Lebanon’s Alexis Hill toed the foul line at Ephrata Middle School Thursday night with 10 seconds on the clock and the Cedars deadlocked at 33 with host Ephrata on the scoreboard.

Through the sweat on her brow and the screeches raining down from the home crowd, Hill bucketed both free-throw attempts to give Lebanon the lead, one it held for a 36-33 victory and control of first place in the Lancaster-Lebanon League’s Section Two.

“I knew we had the ability to be here,” said Lebanon coach Ben Brewer of his team’s ascent into first place with three league games left on the schedule. “The way we’ve gotten here, with the wins that we’ve had, I’m pleasantly surprised.”

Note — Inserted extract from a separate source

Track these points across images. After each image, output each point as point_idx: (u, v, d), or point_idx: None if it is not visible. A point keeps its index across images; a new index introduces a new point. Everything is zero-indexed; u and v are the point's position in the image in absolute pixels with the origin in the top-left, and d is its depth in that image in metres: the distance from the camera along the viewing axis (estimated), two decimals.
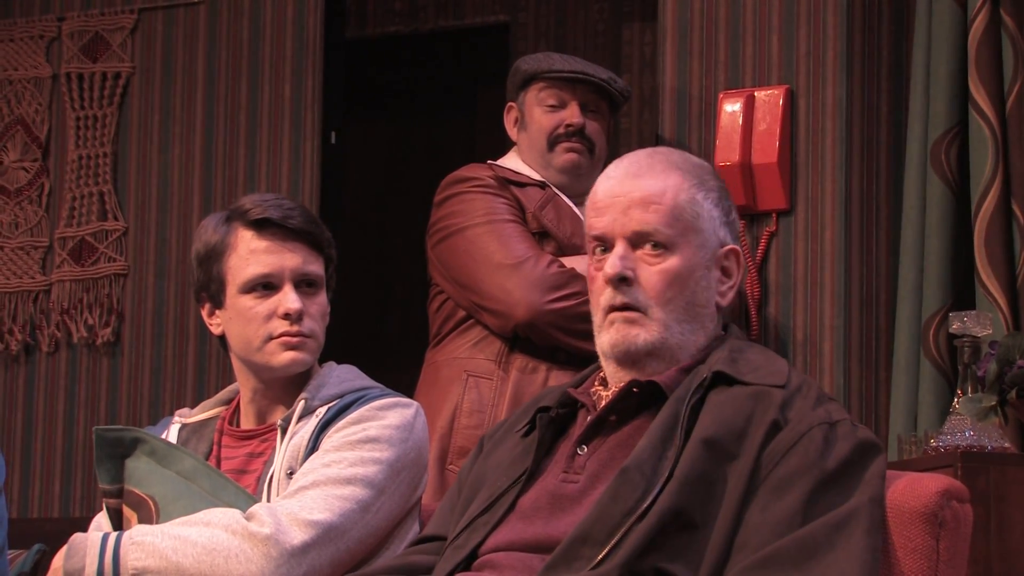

The Cedars (10-3 L-L, 13-5) trailed by as many as 11 throughout a physical, bruising game between teams that entered tied atop the section standings. Their late surge in the game yielded a 16-3 run over the game’s final 10 minutes.

“We had them the whole way,” Ephrata coach Mike Garman said, “and it slipped away.”

The Mountaineers (9-4, 12-6) took a 30-20 lead when Caroline Stauffer drove to the basket, drew a foul, scored a basket and converted the free throw to reach 13 points, a team-high total.

At the center of Lebanon’s comeback, Hill scored 10 points over the final 10 minutes, finishing with 14 points to lead all scorers to complement 10 rebounds.

“That was a team win,” Brewer said, “but at the offensive end, we realized Hill wanted the ball, and she was going to make it happen.”

When Hill stole the ball at mid-court and turned it into two points late in the third quarter, cutting Ephrata’s lead to six, Garman felt the momentum shift toward the other sideline.

“It just seemed like from that point on,” he said, “we didn’t play well.”

Meanwhile, Lebanon continued its comeback. Brittany Ulrich, limited to seven points, knocked down all four of her attempts from the foul line in the fourth quarter. Alicia Haitos, sidelined for part of the second half with a bloodied nose, followed up a missed shot with a rebound and a drive to cut Ephrata’s lead to 33-32 with 2:38 on the clock.

On defense, the Cedars held Ephrata’s Kelly Liebl and Kenzie Horst to a combined three second-half points after the duo posted 14 in the first.

“We just couldn’t seem to catch a break.” Garman said. “Couldn’t get a foul call. The little things. Sometimes you need them, and they just didn’t happen.”

The little things didn’t happen for Lebanon in the first half, one Brewer observed what he called his team’s least-smart basketball with the least hustle it had shown all season.

With his team trailing 21-13 at the break, Brewer still felt optimistic and refused to let his team out of the locker room until his players wore smiles on their faces.

“We needed that,” Brewer said. “We needed to have some positive energy and confidence in that second half.”